After one strong performance this year in Rush, Daniel Brühl continues to impress, carrying a lot of the film as both a good entry point for the audience and the through line to follow the narrative’s development. The inevitable consequences of Daniel’s journey don’t necessarily contain the same emotional impact for the audience as Brühl manages to convey onscreen, but that’s not on the actor. Brühl handles his end.

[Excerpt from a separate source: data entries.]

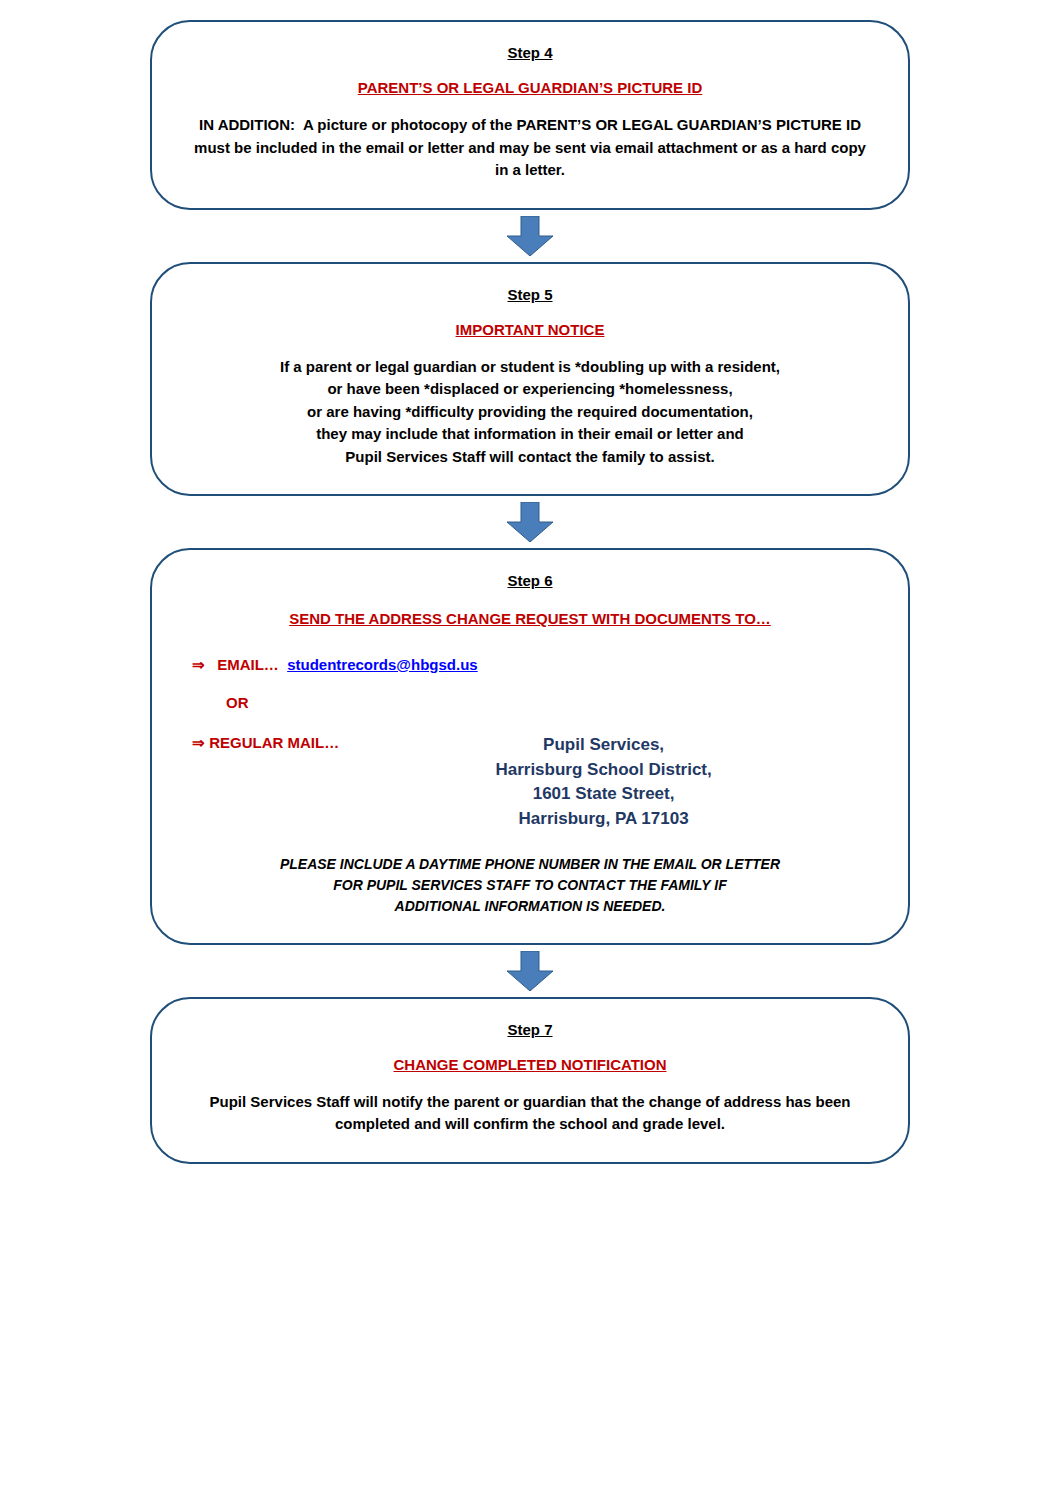Step 4
PARENT’S OR LEGAL GUARDIAN’S PICTURE ID
IN ADDITION: A picture or photocopy of the PARENT’S OR LEGAL GUARDIAN’S PICTURE ID must be included in the email or letter and may be sent via email attachment or as a hard copy in a letter.
Step 5
IMPORTANT NOTICE
If a parent or legal guardian or student is *doubling up with a resident,
or have been *displaced or experiencing *homelessness,
or are having *difficulty providing the required documentation,
they may include that information in their email or letter and
Pupil Services Staff will contact the family to assist.
Step 6
SEND THE ADDRESS CHANGE REQUEST WITH DOCUMENTS TO…
⇒ EMAIL… studentrecords@hbgsd.us
OR
⇒ REGULAR MAIL…
Pupil Services,
Harrisburg School District,
1601 State Street,
Harrisburg, PA 17103
PLEASE INCLUDE A DAYTIME PHONE NUMBER IN THE EMAIL OR LETTER
FOR PUPIL SERVICES STAFF TO CONTACT THE FAMILY IF
ADDITIONAL INFORMATION IS NEEDED.
Step 7
CHANGE COMPLETED NOTIFICATION
Pupil Services Staff will notify the parent or guardian that the change of address has been completed and will confirm the school and grade level.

The Fifth Estate does get a boost from a pretty stellar supporting cast, including Laura Linney, Stanley Tucci and Anthony Mackie all playing top U.S. State Dept. and White House officials; Game of Thrones star Carice van Houten and Run Lola Run star Moritz Bleibtreu as fellow WikiLeaks employees; and David Thewlis (Harry Potter) and Peter Capaldi (In the Loop) as top editors at big-name newspapers. With a cast that strong, Condon manages to spread the focus around without the viewer necessarily noticing (or complaining about) the very real real fact that things are being spread wide, because there is little depth to offer when it comes to the central two players: Berg and Assange.
In the end, The Fifth Estate is best suited as exploratory viewing for anyone looking to get a crash-course overview on what all the WikiLeaks fuss was about. Then again, it would probably be faster to just look it up on Wikipedia. Go figure.
The Fifth Estate is now playing in theaters. It is 128 minutes long and is Rated R for language and some violence.